HaMoked in new report: “Unaccounted For – Disappearance of Gaza Palestinians After They Were in the Custody of Israeli Security Forces”; HCJ rejects HaMoked petitions based on State’s claims of “no indication of arrest or detention”

New report by HaMoked on the grave phenomenon of mass forced disappearance of Palestinians from the Gaza Strip, employed by Israel in the framework of the horrific war which broke out over a year ago. Over the past year, Israel has detained thousands of Palestinians in the Gaza Strip, holding them in inhumane conditions far below the required minimum standard, with systemic violence and abuse. Hundreds of them are held for long periods of time incommunicado, in unknown locations, isolated from the outside world and without judicial review, pursuant to Incarceration of Unlawful Combatants Law, 5762-2002, and subsequent amendments.

HaMoked is practically the only entity through which Palestinians can find relatives in Israeli detention, as no information is provided directly to families. But at the outbreak of the war, Israel stopped providing HaMoked any information regarding Gaza detainees in violation of its basic obligation to update the ICRC and establish an information center to supply families with reliable information about their loved-ones’ arrest and whereabouts. Only in May 2024, following HaMoked’s determined legal battle to trace hundreds of Gazans incarcerated since the outbreak of the war, did the State supply an email address via which it is possible to coordinate a visit by an attorney to an inmate.

However, in dozens of cases handled by HaMoked, Israeli authorities failed to trace Gazans who were reportedly last seen near Israeli soldiers or in their custody in the Gaza Strip or in Israeli incarceration facilities. From May to October 2024, in some 400 of HaMoked’s requests, the military replied that there was “no indication of arrest or detention” of that person. In some of these 400 cases, it is possible that the person was not in fact arrested but that contact with him had been lost in the chaotic circumstances of war. Yet, as said, in many others, the missing had been seen either by their families near or in the hands of Israeli soldiers or by former inmates in Israeli detention.

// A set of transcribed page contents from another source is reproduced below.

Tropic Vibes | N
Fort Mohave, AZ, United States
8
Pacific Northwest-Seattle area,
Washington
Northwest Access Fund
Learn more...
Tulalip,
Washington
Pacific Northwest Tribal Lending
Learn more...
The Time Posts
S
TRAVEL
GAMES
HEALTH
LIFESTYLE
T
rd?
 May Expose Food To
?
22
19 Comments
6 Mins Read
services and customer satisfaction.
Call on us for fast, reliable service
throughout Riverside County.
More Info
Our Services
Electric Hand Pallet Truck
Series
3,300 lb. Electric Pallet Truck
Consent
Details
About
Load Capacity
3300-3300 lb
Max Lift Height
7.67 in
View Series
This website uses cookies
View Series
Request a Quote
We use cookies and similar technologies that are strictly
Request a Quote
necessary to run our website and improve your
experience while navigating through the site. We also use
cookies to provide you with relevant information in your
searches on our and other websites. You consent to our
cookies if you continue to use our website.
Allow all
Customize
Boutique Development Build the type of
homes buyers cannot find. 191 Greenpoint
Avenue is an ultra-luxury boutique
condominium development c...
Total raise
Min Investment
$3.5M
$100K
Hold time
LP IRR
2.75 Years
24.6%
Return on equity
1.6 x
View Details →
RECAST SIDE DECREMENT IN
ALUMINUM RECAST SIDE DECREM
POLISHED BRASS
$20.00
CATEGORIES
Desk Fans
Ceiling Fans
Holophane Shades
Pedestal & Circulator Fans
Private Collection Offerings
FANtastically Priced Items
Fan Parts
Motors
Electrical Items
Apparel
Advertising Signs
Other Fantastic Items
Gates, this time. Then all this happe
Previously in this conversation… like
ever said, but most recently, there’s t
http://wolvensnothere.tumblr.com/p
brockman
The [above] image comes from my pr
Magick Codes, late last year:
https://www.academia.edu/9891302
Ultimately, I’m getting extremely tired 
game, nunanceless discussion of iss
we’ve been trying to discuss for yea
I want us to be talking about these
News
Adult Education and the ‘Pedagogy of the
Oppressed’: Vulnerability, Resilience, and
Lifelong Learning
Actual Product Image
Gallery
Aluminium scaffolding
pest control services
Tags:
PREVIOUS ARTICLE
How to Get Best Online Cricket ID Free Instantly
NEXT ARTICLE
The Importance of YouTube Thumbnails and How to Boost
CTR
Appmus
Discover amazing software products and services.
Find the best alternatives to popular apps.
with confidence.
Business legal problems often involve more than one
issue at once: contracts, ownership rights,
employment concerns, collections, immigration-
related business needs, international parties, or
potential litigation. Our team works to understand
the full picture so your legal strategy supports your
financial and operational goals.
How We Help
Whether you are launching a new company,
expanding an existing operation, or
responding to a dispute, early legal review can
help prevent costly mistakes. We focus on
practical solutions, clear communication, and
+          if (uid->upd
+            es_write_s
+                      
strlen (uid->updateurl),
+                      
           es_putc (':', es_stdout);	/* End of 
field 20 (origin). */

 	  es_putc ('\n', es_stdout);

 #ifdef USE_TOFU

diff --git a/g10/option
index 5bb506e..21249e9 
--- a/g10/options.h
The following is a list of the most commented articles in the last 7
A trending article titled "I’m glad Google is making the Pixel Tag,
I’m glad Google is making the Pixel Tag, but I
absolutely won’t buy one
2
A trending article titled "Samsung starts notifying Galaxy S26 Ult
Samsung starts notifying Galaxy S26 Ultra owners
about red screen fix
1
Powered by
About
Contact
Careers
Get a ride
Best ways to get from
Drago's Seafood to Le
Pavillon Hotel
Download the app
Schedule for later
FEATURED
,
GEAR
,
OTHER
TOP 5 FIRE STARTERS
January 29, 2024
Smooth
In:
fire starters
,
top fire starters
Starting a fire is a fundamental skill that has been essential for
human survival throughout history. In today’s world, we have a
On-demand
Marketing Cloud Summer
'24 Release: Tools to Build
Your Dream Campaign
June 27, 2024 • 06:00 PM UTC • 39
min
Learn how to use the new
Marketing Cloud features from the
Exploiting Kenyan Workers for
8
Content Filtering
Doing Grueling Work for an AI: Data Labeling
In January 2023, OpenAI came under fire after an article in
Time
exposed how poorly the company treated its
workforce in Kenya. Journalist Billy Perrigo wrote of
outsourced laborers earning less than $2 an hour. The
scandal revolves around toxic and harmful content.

Thus far, HaMoked submitted 24 petitions for writs of habeas corpus concerning 30 individuals – including a 17-year-old youth and a 5-year-old girl – following the response of “no indication of arrest or detention”. Most of these petitions were rejected without any information emerging regarding the fate of the petitioners. All of these cases indicate a systemic failure of Israeli forces to document the holding of people in custody for whatever length of time and of their circumstances during their holding. In the new report, HaMoked noted that this situation, where it is impossible to trace and learn the fate of people who were seen in military custody, breeds unacceptable treatment of those held in custody, and frustrates any possibility of investigating suspicions regarding torture and severe violation of rights. HaMoked calls on the military to uphold its duties under the laws of war and to diligently record every individual held in its custody, including those not deemed detainees, or those held briefly as well as those who died in its custody; to hold people in designated locations dedicated for this purpose, even when in proximity to a combat area; to establish a central database to collate all such information or to provide such information to the ICRC. If the military does not acknowledge it is bound by these duties, it is up to the HCJ to order the military to act accordingly and clarify to the military that it is subject to international law, and in particular the laws of war.